Records excerpted from a collection
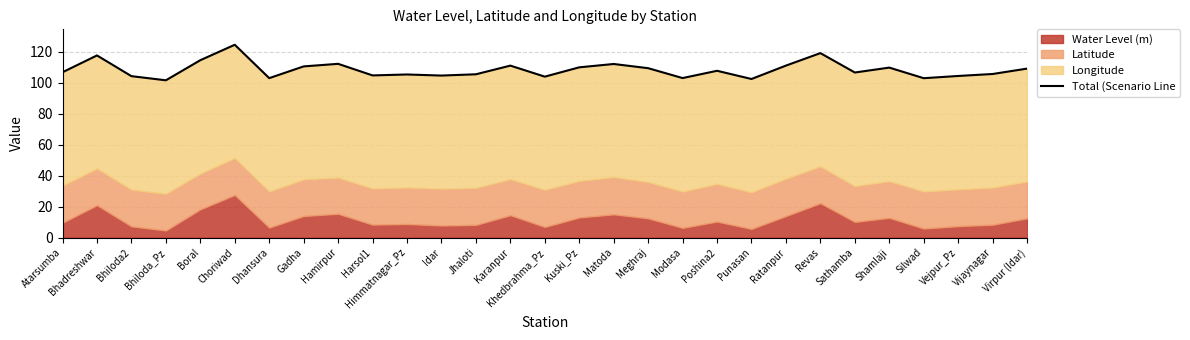

Rank the categories by value from highest to lowest.

Choriwad, Revas, Bhadreshwar, Boral, Hamirpur, Matoda, Ratanpur, Karanpur, Gadha, Kuski_Pz, Shamlaji, Meghraj, Virpur (Idar), Poshina2, Atarsumba, Sathamba, Vijaynagar, Jhaloti, Himmatnagar_Pz, Harsol1, Idar, Vejpur_Pz, Bhiloda2, Khedbrahma_Pz, Modasa, Dhansura, Silwad, Punasan, Bhiloda_Pz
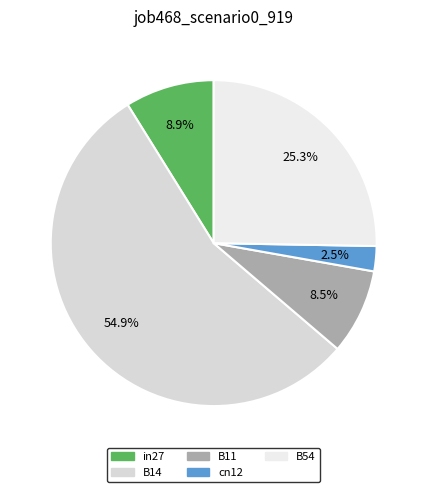

Which has a higher value, cn12 or B11?

B11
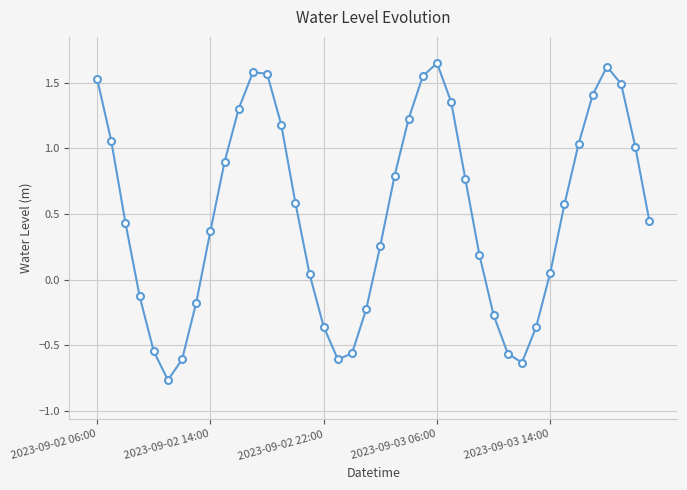

How many distinct data groups are displayed?

1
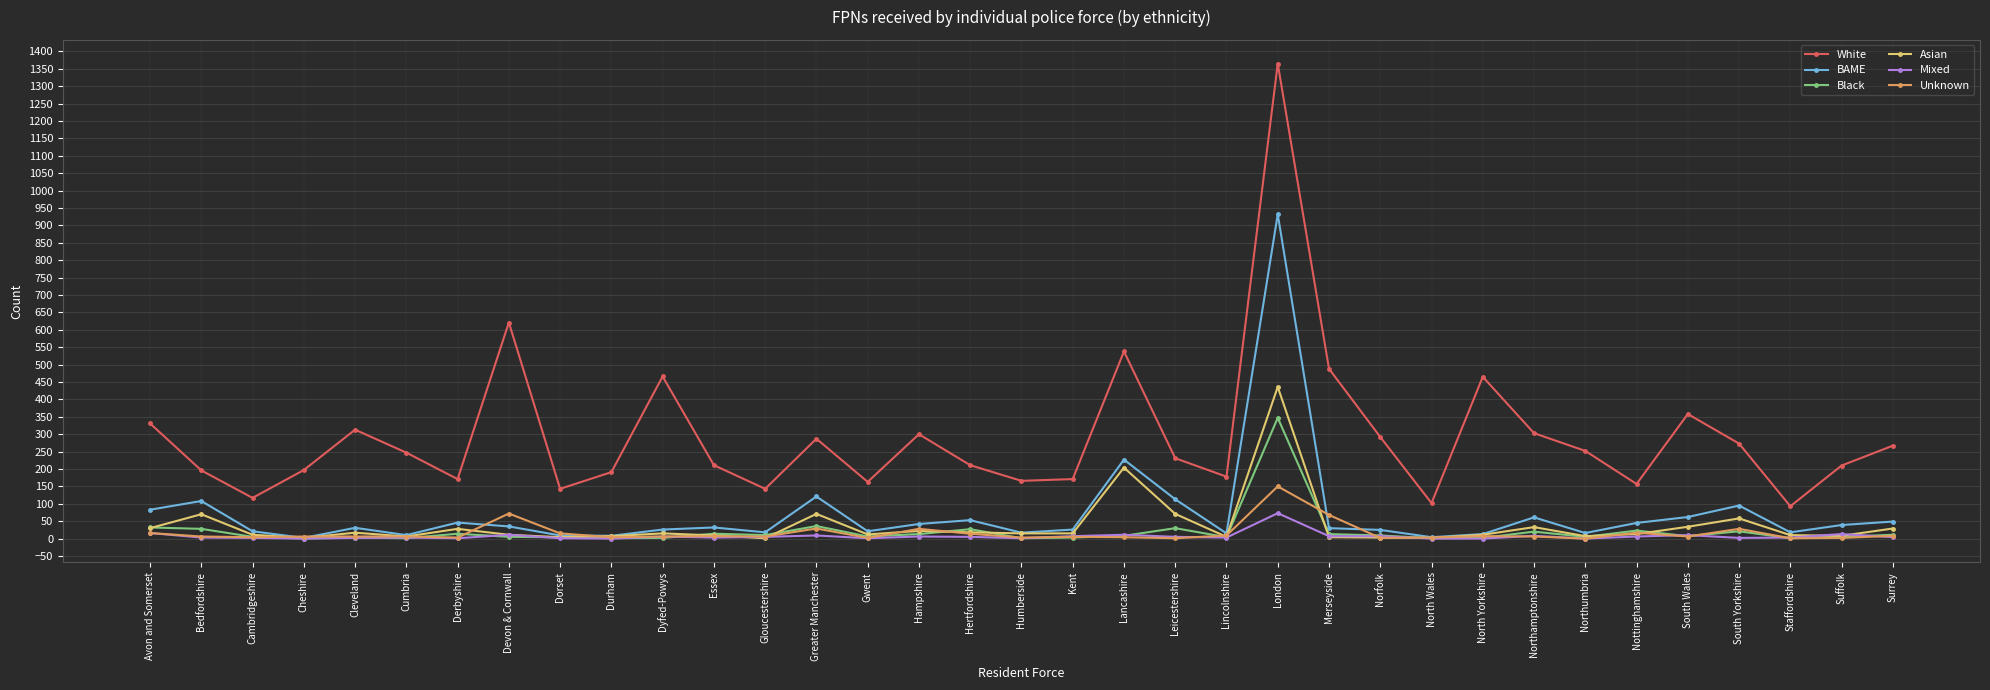

True or false: Black has more than 0 interior local peaks.

True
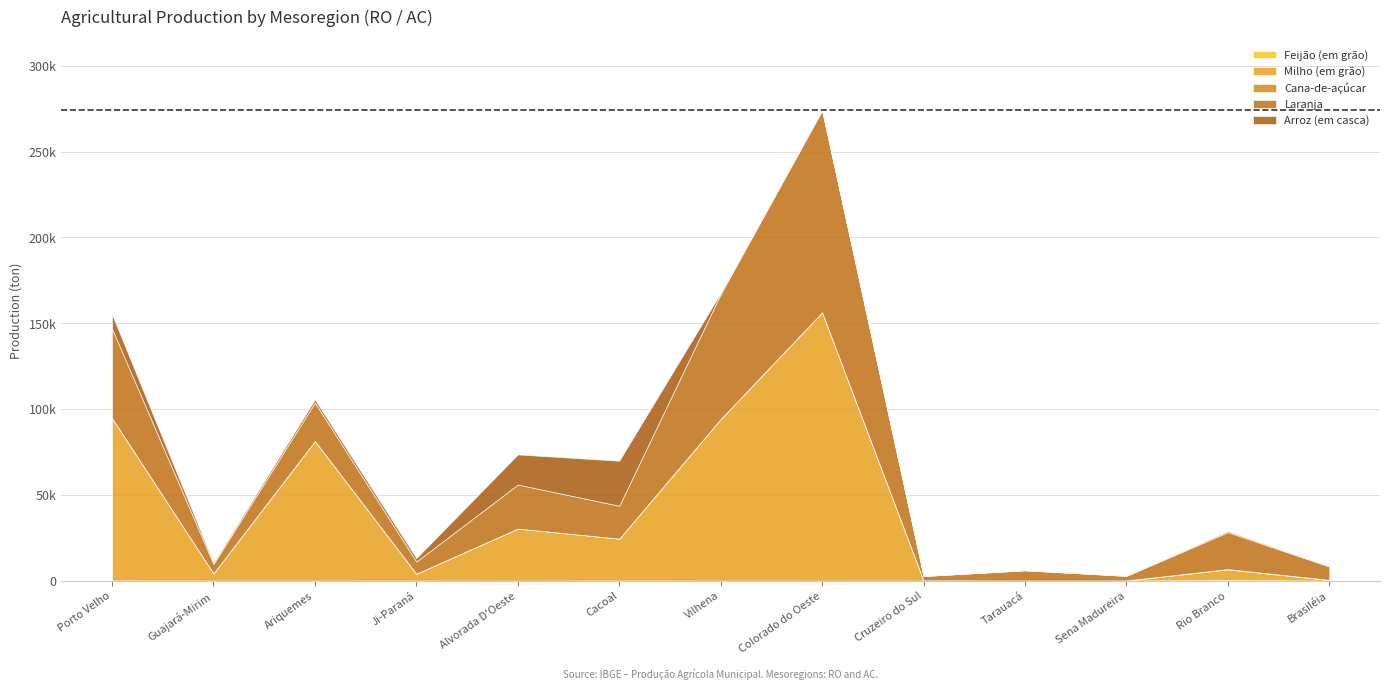

What is the average value of the Cana-de-açúcar series?

34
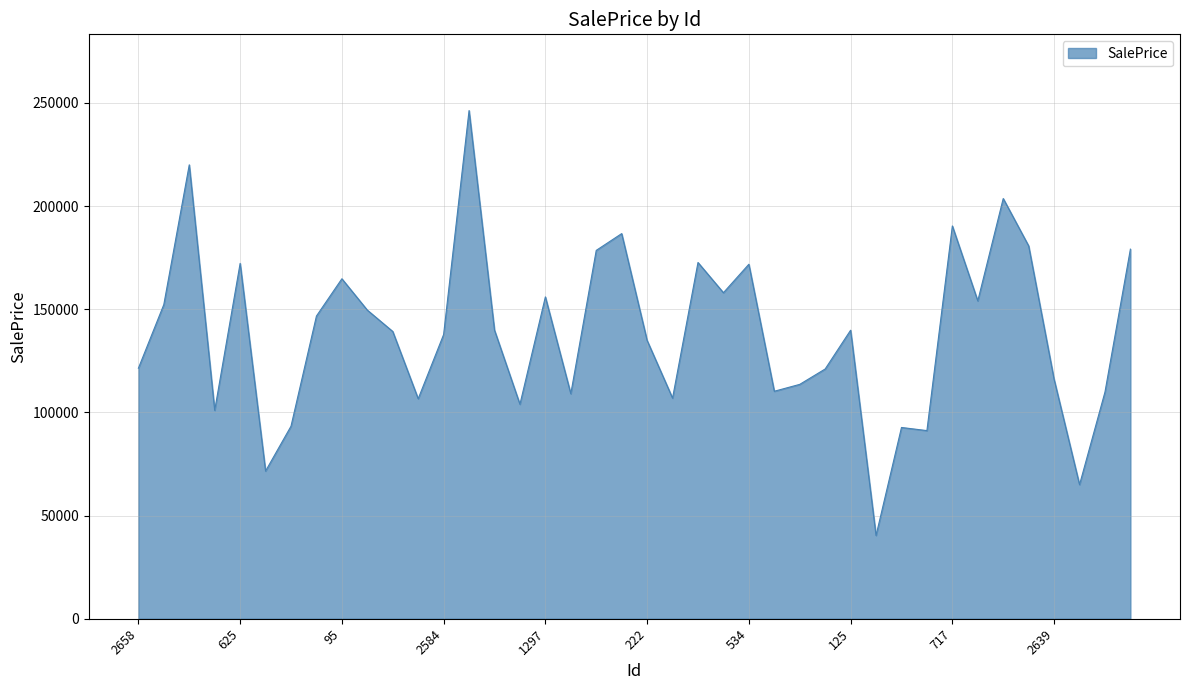

What is the difference between the maximum and minimum values?

205966.5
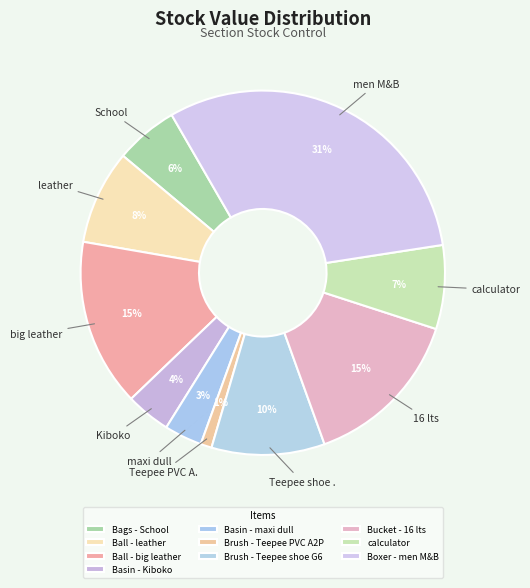

What portion of the pie excludes Bucket - 16 lts?

85.5%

Task to carry out
Update the data above so that "portion" becomes "share", changing nothing else. Leave out the pictures.

Expected output
Rank the categories by value from highest to lowest.

Choriwad, Revas, Bhadreshwar, Boral, Hamirpur, Matoda, Ratanpur, Karanpur, Gadha, Kuski_Pz, Shamlaji, Meghraj, Virpur (Idar), Poshina2, Atarsumba, Sathamba, Vijaynagar, Jhaloti, Himmatnagar_Pz, Harsol1, Idar, Vejpur_Pz, Bhiloda2, Khedbrahma_Pz, Modasa, Dhansura, Silwad, Punasan, Bhiloda_Pz

Which has a higher value, cn12 or B11?

B11

How many distinct data groups are displayed?

1

True or false: Black has more than 0 interior local peaks.

True

What is the average value of the Cana-de-açúcar series?

34

What is the difference between the maximum and minimum values?

205966.5

What share of the pie excludes Bucket - 16 lts?

85.5%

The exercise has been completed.